For "e-money tokens", that is, stablecoins that are pegged to a single legal tender and used for payment, the existing regulatory provisions for e-money apply. If an issuer issues e-money tokens, MiCA stipulates that the issuer must be one of the two types of authorized entities, namely, either a "credit institution" authorized under the Capital Requirements Directive for Financial Services or an "electronic money institution" authorized under the EU e-money directive. Issuers should comply with the relevant operational requirements of the EU e-money directive and should publish a white paper and notify the white paper to its competent authority. Token holders should be given the right to claim compensation from the issuer and be able to redeem at any time for an amount equal to the face value of the legal tender that the token is backed by, and the redemption right should be stated in the white paper. For the white paper of the token, MiCA requires it to state: (1) the procedures and conditions for exercising the aforementioned redemption right; (2) the relevant technologies and corresponding standards on which the holding, storage and transfer of the tokens are based; (3) all relevant information related to the issuer's issuance of tokens or allowing them to be traded on crypto asset trading platforms; and (4) operational risks related to the issuer. The issuer is also required to invest the funds received in safe, low-risk assets, and the currency of the invested assets should be the same as the legal currency supporting the token to avoid cross-currency risks.
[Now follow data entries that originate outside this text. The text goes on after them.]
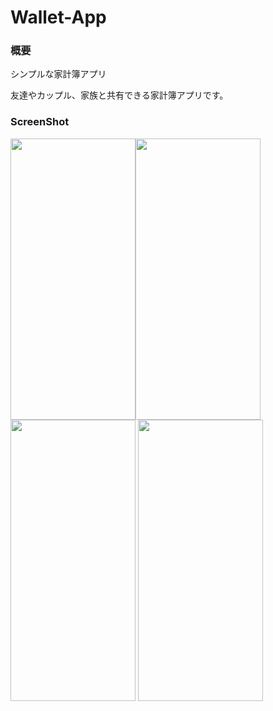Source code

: # Wallet-App

### **概要**

シンプルな家計簿アプリ

友達やカップル、家族と共有できる家計簿アプリです。

### **ScreenShot**
<img src="https://user-images.githubusercontent.com/51899346/144805746-df706814-694c-4300-8aa8-d530dbf062aa.PNG" width="200" height=450><img src="https://user-images.githubusercontent.com/51899346/144805773-b78b0757-005d-46c3-a818-cd6d5b06c7cb.PNG" width="200" height=450 > <img src="https://user-images.githubusercontent.com/51899346/144805783-f0a36f14-c08a-429f-b1a1-0a4c85003869.PNG" width="200" height=450 > <img src="https://user-images.githubusercontent.com/51899346/144805797-21c98bff-ca89-4cd4-b56c-66f345c1c63d.PNG" width="200" height=450 >  
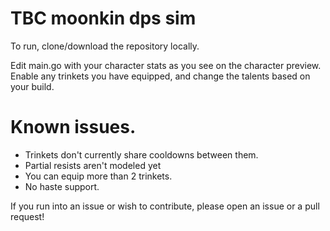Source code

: # TBC moonkin dps sim

To run, clone/download the repository locally.

Edit main.go with your character stats as you see on the character preview.
Enable any trinkets you have equipped, and change the talents based on your build.

# Known issues.
- Trinkets don't currently share cooldowns between them.
- Partial resists aren't modeled yet
- You can equip more than 2 trinkets.
- No haste support.

If you run into an issue or wish to contribute, please open an issue or a pull request!
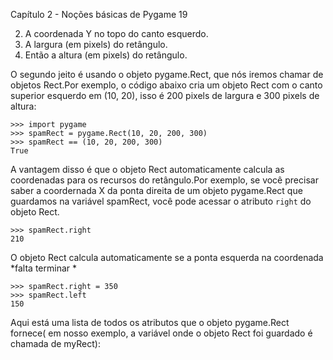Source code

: Capítulo 2 - Noções básicas de Pygame 19

2. A coordenada Y no topo do canto esquerdo.
3. A largura (em pixels) do retângulo.
4. Então a altura (em pixels) do retângulo.

O segundo jeito é usando o objeto pygame.Rect, que nós iremos chamar de objetos Rect.Por exemplo, o código abaixo cria um objeto Rect com o canto
superior esquerdo em (10, 20), isso é 200 pixels de largura e 300 pixels de altura:

	>>> import pygame
	>>> spamRect = pygame.Rect(10, 20, 200, 300)
	>>> spamRect == (10, 20, 200, 300)
	True


A vantagem disso é que o objeto Rect automaticamente calcula as coordenadas para os recursos do retângulo.Por exemplo, se você precisar saber a coordernada
X da ponta direita de um objeto pygame.Rect que guardamos na variável spamRect, você pode acessar o atributo `right` do objeto Rect.

	>>> spamRect.right
	210

O objeto Rect calcula automaticamente se a ponta esquerda na coordenada  *falta terminar * 


	>>> spamRect.right = 350
	>>> spamRect.left
	150

Aqui está uma lista de todos os atributos  que o objeto pygame.Rect fornece( em nosso exemplo, a variável onde o objeto Rect foi guardado é chamada de
myRect):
In March 2022, the European Parliament's Economic and Monetary Affairs Committee voted to pass the MiCA draft regulations. The MiCA draft regulations will currently be discussed in the European Parliament, the European Commission and the European Council.

Conclusion

Looking around the world, the regulatory situation of stablecoins varies from country to country, and the legislation is at different stages. Regulatory agencies in various countries are paying close attention to stablecoins, and the regulation of them is also evolving. For institutions engaged in related businesses, they should assess risks and applicable laws and regulations at any time, and quickly adjust their business models to comply with relevant regulations on stablecoins and avoid potential compliance risks.